Allez donc savoir comment naît ce formidable désordre. Il est comme un bouillonnement initial. Un contenant rempli de possibles, de temps décomposés et recomposés, des visages, des milliers, qui vont dans tous les sens. Michel Batlle est ainsi fait, il ne jette rien. Autour de lui, une humanité entière se lève, se couche, se découpe, écorchée, mort ou vive, en couleur, en charbon blanc, numérisée. Des milliers d’humains qu’il rassemble depuis les années 70, sans autre souci que celui d’en présenter les innombrables avatars, figures initiales ou de remplacement. L’homme est une comptabilité non arrêtée, et ce chiffre en perpétuelle mutation intéresse Michel Batlle.

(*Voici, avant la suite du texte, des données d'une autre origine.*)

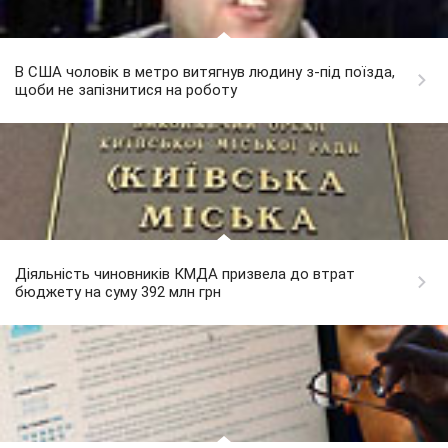
В США чоловік в метро витягнув людину з-під поїзда,
щоби не запізнитися на роботу
Діяльність чиновників КМДА призвела до втрат
бюджету на суму 392 млн грн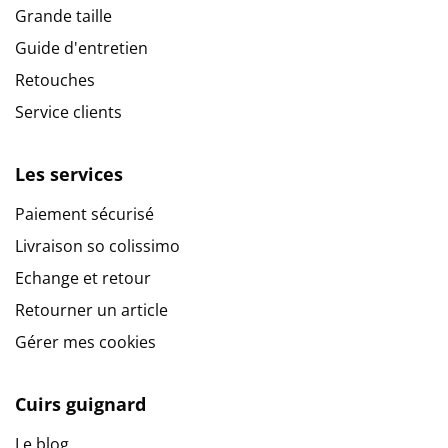
Grande taille
Guide d'entretien
Retouches
Service clients
Les services
Paiement sécurisé
Livraison so colissimo
Echange et retour
Retourner un article
Gérer mes cookies
Cuirs guignard
Le blog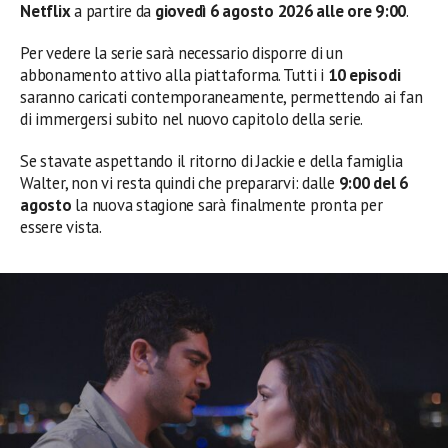
Netflix
a partire da
giovedì 6 agosto 2026 alle ore 9:00
.
Per vedere la serie sarà necessario disporre di un
abbonamento attivo alla piattaforma. Tutti i
10 episodi
saranno caricati contemporaneamente, permettendo ai fan
di immergersi subito nel nuovo capitolo della serie.
Se stavate aspettando il ritorno di Jackie e della famiglia
Walter, non vi resta quindi che prepararvi: dalle
9:00 del 6
agosto
la nuova stagione sarà finalmente pronta per
essere vista.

« Batlle avec deux ailes, » sourit-il. Puisque c’est de liberté qu’il est question. Depuis le commencement de l’histoire, il en soutient un droit pictural et élémentaire. « Je suis le fils d’un anarchiste et d’une bonne sœur, réfugiés de la guerre d’Espagne, » sourit-il. Ça devrait suffire. Liberté de ne pas trop croire dans les subterfuges du moment, les modernités propices, le refuge de la tradition, l’esthétique dominante. A l’image des « Arteurs », qu’il rejoint dans les années 80, mouvement libre, non réglementaire, adepte du déplacement et de la construction éphémère.
Son amitié avec Ben Vautier témoigne de cette longévité du sens. « Il est un des rares à comprendre que la peinture n’est pas une recherche nombriliste, mais véhicule la mémoire des peuples, leur résistance, leur personnalité. » De la peinture donc, mais aussi du body painting, de l’impression radiographique, de l’exploration sensorielle, de la sculpture monumentale, et de l’édition encore, des mots, des lumières, qui font bouger les lignes d’horizon et la représentation temporaire du monde.
« C’est une liberté comme on n’en imagine pas, »résume Kossi Homawoo, qui l’a retrouvé, en partie, dans l’intérêt que Michel Batlle porte à l’Afrique et son environnement spirituel. De plus, l’un et l’autre exploitent ce que les médiums contemporains offrent de possibilités. Les premières impressions sur plexiglas ont ainsi vu le jour. Des visages somptueux, bruyants, abusifs, sans limite, des corps en devenir, parce qu’on leur laisse la liberté « avec deux L ».
« Il n’impose aucun discours, aucune interprétation. C’est quand même formidable, quelqu’un capable de vous dire : « Faites-en ce que vous voulez, c’est à vous. » Au propre et au figuré, une œuvre qui vous revient, avec laquelle vous allez vous entendre. L’esprit des « arteurs » se résume dans cette seule phrase. Une expérience artistique commune, entre celui qui produit et celui qui regarde.